---------- TEXT SECTION ----------

With all database tables populated, we must run some tests to make sure that data was tranferred properly and all relations have been upheld.

Let's take a quick look at the original dataset:

In [33]:
df2 <- read.csv('hw8_dataset_f18.csv')
head(df2)

first_name,last_name,email,cell_phone,movie_title,movie_genres,purchase_datetime,movie_price
Jackqueline,Dulanty,jdulanty0@goo.ne.jp,+960-657-528-2938,"Thirteenth Floor, The",Drama|Sci-Fi|Thriller,2018-08-27 17:29:17,4.04
Merrili,Fost,mfost1@nps.gov,+351-633-272-4106,"Furies, The",Drama|Romance|Western,2018-08-20 08:42:38,6.96
Shae,Haberfield,shaberfield2@ihg.com,+62-629-240-2964,Smart Money,Crime|Drama,2018-07-24 00:15:35,13.47
Kennie,Church,kchurch3@nature.com,+381-486-928-8686,Wishful Thinking,Comedy,2018-09-22 11:01:17,13.4
Shadow,Puckett,spuckett4@shareasale.com,+27-611-497-3264,You Are God (Jestes Bogiem),Drama,2018-01-15 08:41:31,10.38
Rici,Burnett,rburnett5@state.tx.us,,Through the Forest,Drama,2018-04-01 05:16:02,5.36


We will query for, say, the genres of the movie "The Furies".

*Note: remember that the connection url, engine and connection were initialized earlier therefore we do not have to repeate them hereon.*

In [34]:
# Pass the SQL statement to filter data 
stmt <- "

    SELECT g.genre 
    FROM genres g
    JOIN movie_genres mg ON g.genre_id = mg.genre_id
    JOIN movies m ON m.movie_id = mg.movie_id
    WHERE m.movie_title = 'Furies, The';

"

# Execute the statement and store results in a temporary dataframe
temp_df <- dbGetQuery(con, stmt)

# Show results
temp_df

genre
Drama
Romance
Western


So far so good. It would be wise to test the same query on movie titles that were repeating, such as "Magic Man" to make sure that genres for this movie have not been stored more than once.

In [35]:
df2[df2$movie_title == 'Magic Man',]

Unnamed: 0,first_name,last_name,email,cell_phone,movie_title,movie_genres,purchase_datetime,movie_price
193,Johnny,Fullerlove,jfullerlove5c@economist.com,+351-495-428-5920,Magic Man,Crime|Mystery|Thriller,2018-06-27 16:56:51,14.77
222,Lauree,Dingwall,ldingwall65@springer.com,+212-807-564-8447,Magic Man,Crime|Mystery|Thriller,2017-06-09 07:07:50,13.73


In [36]:
# Pass the SQL statement to filter data 
stmt <- "

    SELECT g.genre 
    FROM genres g
    JOIN movie_genres mg ON g.genre_id = mg.genre_id
    JOIN movies m ON m.movie_id = mg.movie_id
    WHERE m.movie_title = 'Magic Man';

"

# Execute the statement and store results in a temporary dataframe
temp_df <- dbGetQuery(con, stmt)

----------

EXERCISE AIM:
Answer these about the text on testing the movie database:
1. From which CSV file is the original dataset read?
2. Which genres does the query return for the title 'Furies, The'?
3. Which movie title is given as an example of one that repeats?
The listing that comes after this text has no role in the exercise.

---------- MATERIAL PROVIDED ----------

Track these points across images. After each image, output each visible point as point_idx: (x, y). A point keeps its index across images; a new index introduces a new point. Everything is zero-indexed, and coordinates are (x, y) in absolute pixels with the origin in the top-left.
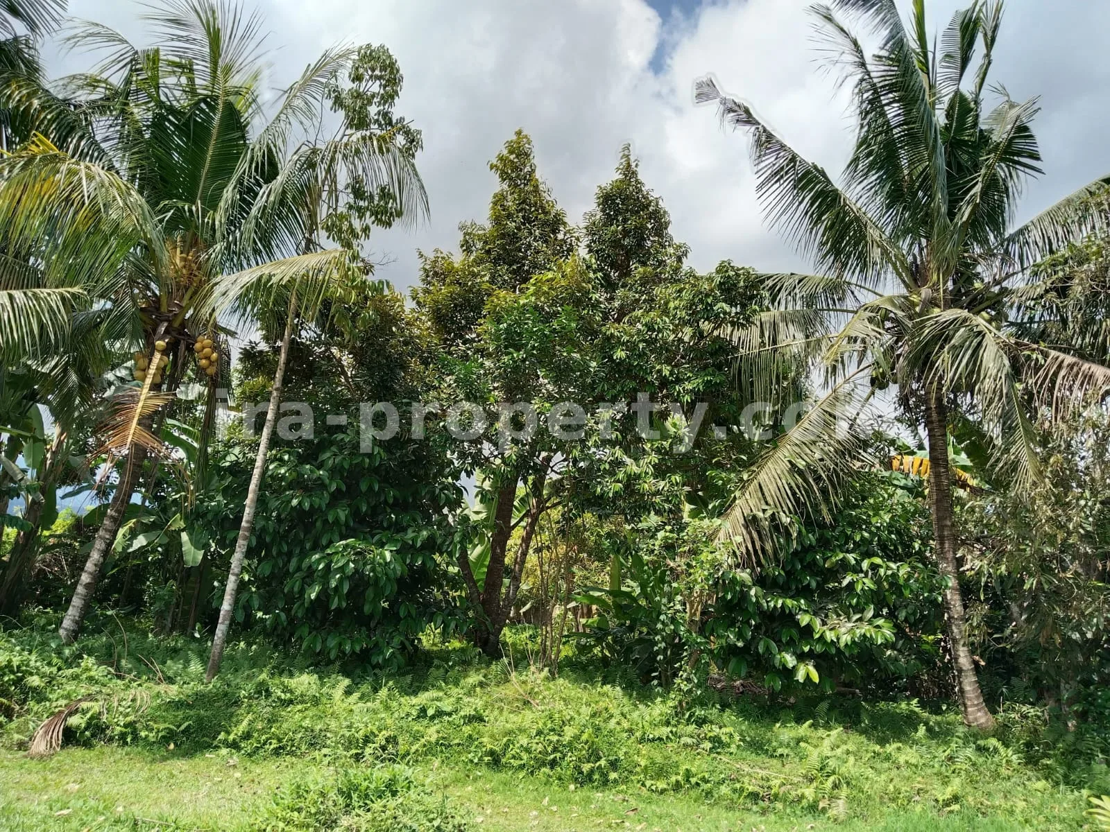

----------

OUTPUT FOR THIS EXERCISE:
1. hw8_dataset_f18.csv
2. Drama, Romance, and Western
3. Magic Man